**TASK REQUIREMENTS**
Output only the entries, exactly as given, without the pictures.

**SUPPLIED RECORDS**
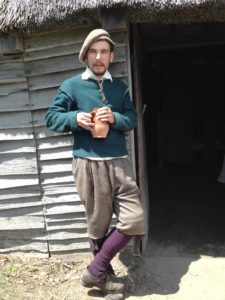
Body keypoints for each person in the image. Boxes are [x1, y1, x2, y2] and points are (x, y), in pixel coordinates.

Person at [45, 28, 145, 299]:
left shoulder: (120, 88)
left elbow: (132, 119)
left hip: (119, 162)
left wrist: (115, 119)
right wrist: (75, 118)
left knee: (134, 219)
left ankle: (95, 269)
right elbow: (51, 118)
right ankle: (104, 276)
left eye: (104, 52)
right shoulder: (72, 86)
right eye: (93, 51)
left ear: (112, 56)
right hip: (88, 164)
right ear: (85, 56)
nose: (99, 57)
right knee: (98, 224)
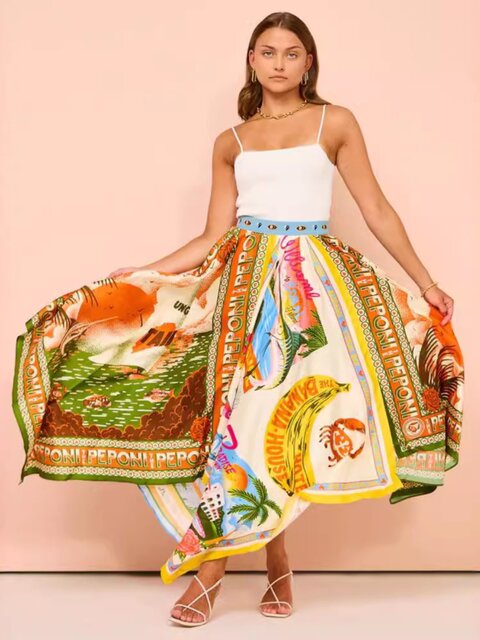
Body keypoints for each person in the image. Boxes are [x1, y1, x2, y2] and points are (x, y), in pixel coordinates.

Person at [12, 11, 464, 628]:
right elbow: (211, 235)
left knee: (266, 417)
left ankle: (211, 574)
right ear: (251, 60)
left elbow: (376, 208)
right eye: (267, 52)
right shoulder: (231, 140)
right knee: (237, 423)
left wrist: (426, 282)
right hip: (241, 285)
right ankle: (277, 560)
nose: (279, 63)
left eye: (292, 53)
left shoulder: (335, 122)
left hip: (309, 292)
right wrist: (140, 275)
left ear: (308, 62)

**TASK RESPONSE**
Body keypoints for each person in the image. Boxes are [x1, y1, x2, y2] and points are (x, y), in pixel coordinates.

Person at [45, 28, 145, 299]:
left shoulder: (120, 88)
left elbow: (132, 119)
left hip: (119, 162)
left wrist: (115, 119)
right wrist: (75, 118)
left knee: (134, 219)
left ankle: (95, 269)
right elbow: (51, 118)
right ankle: (104, 276)
left eye: (104, 52)
right shoulder: (72, 86)
right eye: (93, 51)
left ear: (112, 56)
right hip: (88, 164)
right ear: (85, 56)
nose: (99, 57)
right knee: (98, 224)
Body keypoints for each person in the image. Boxes are [x1, y1, x2, y2] and points are (x, y), in pixel coordinates.

Person at [12, 11, 464, 628]:
right elbow: (211, 235)
left knee: (266, 417)
left ankle: (211, 574)
right ear: (251, 60)
left elbow: (376, 208)
right eye: (267, 52)
right shoulder: (231, 140)
right knee: (237, 423)
left wrist: (426, 282)
right hip: (241, 285)
right ankle: (277, 560)
nose: (279, 63)
left eye: (292, 53)
left shoulder: (335, 122)
left hip: (309, 292)
right wrist: (140, 275)
left ear: (308, 62)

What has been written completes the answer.